The Name of the Monster is Not Named Frankenstein This is one of the most common misconceptions about Frankenstein. Though many today incorrectly refer to the monster as “Frankenstein,” that’s actually the name of the creator. The scientist is named Victor Frankenstein, and the creation itself has no name. Among the eponymous titles used by the creature, one is “The Adam of your labors.” The monster is called other various names, including “monster” (obviously), “demon” and the good old “it,” but never “Frankenstein.”
Frankenstein Exists Because of a Writing Contest The book was the result of a contest in which Shelley, her husband, and a group of friends were going to see who could write the best ghost story. Mary Shelley, her husband Percy Shelley, Lord Byron, and John Polidori competed against each other to see who could write the best horror story. Needless to say, Mary Shelley won the match. It is said that the plot came to Mary Shelley in a dream about a scientist who created life.

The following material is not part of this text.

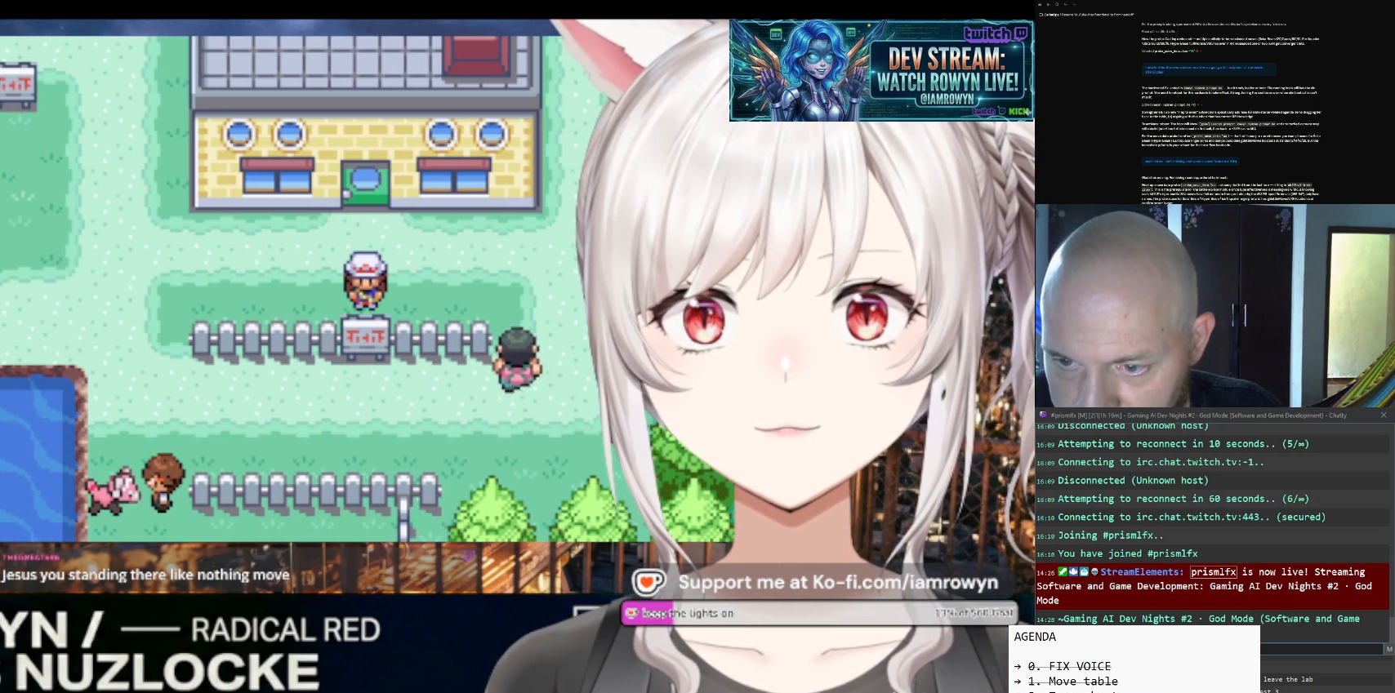
{"buttons": ["A"], "events": []}
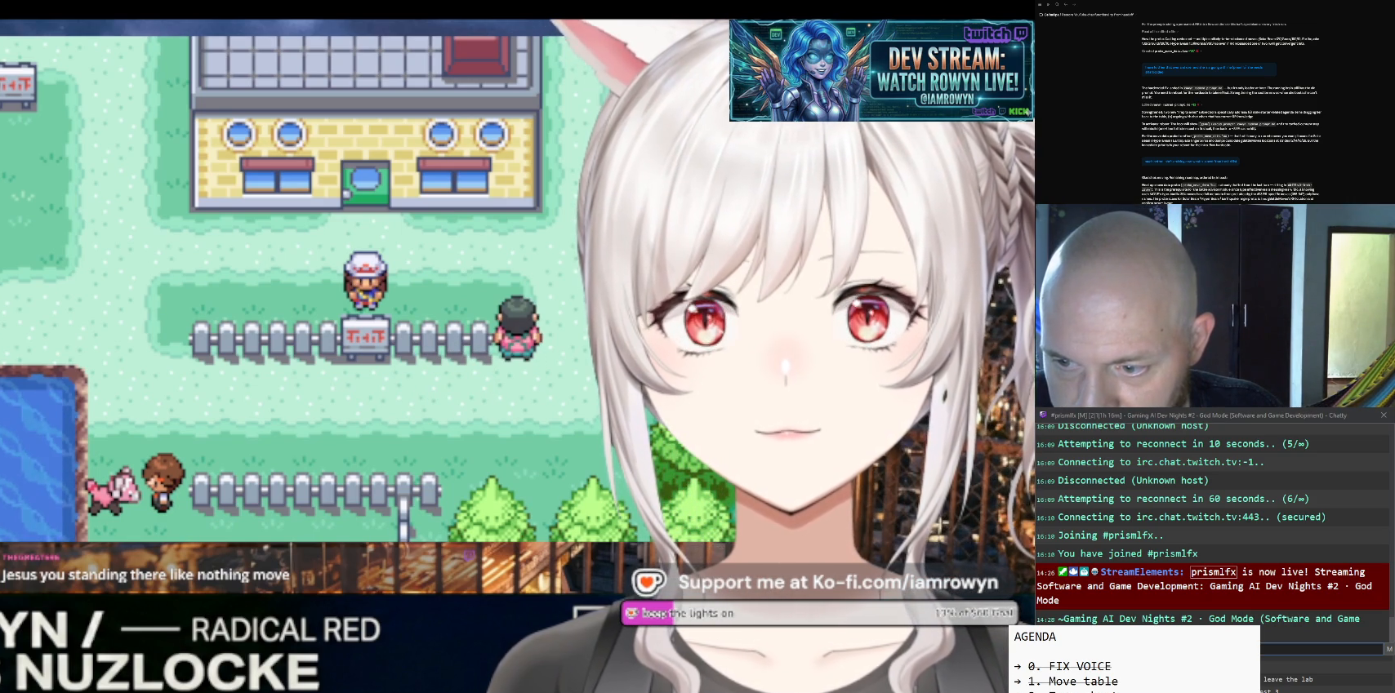
{"buttons": ["A"], "events": []}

Thomas Edison Made It Into A Movie
In 1910, Thomas Edison and his studio, Edison Manufacturing Company, released a 16-minute short film that was a loose interpretation of Mary Shelley’s now infamous novel Frankenstein. Frankenstein was filmed at Edison Motion Picture Studios located on the corner of Decatur Avenue and Oliver Place in the Bronx, New York. The film was seen as sacrilegious and was considered lost until discovered in the 1950s by a private collector.
The Modern Vampire Story Came From The Same Contest Vampire legends are very old, but vampire fiction got a real boost at the same ghost story contest that led to Frankenstein. In fact, Lord Byron, the famous British poet, may have provided the original idea. He was not the writer, though; that was John Polidori, another attendee at the ghost story gathering. Polidori was inspired by Lord Byron's idea and wrote out an entire story called The Vampyre, which is thought to be the first real piece of vampire literature. Interestingly, both The Vampyre and Frankenstein were initially published anonymously. Polidori was revealed as the author of his book a few years later, but Mary Shelley didn't get full printed credit for her story until the 1830s.
There Is a Real Castle Frankenstein Mary Shelley said the name of Frankenstein came in her dream but in Germany there is a Castle Frankenstein, which Shelley visited it in 1814. The castle is near the city of Darmstadt. While the castle is partly in ruins now, its caretakers have taken to the Frankenstein fame well, holding large Halloween parties at the site. When the castle was in better shape, it was occupied by a man named Dippel, an alchemist who thought he could create an oil that would confer health from every ailment and make people live decades longer. He didn't succeed, of course, but his reputation—and his apparent belief that the deliberate transfer of souls between bodies was possible—may have influenced Shelley. However, she had never named Dippel as a direct inspiration for her story.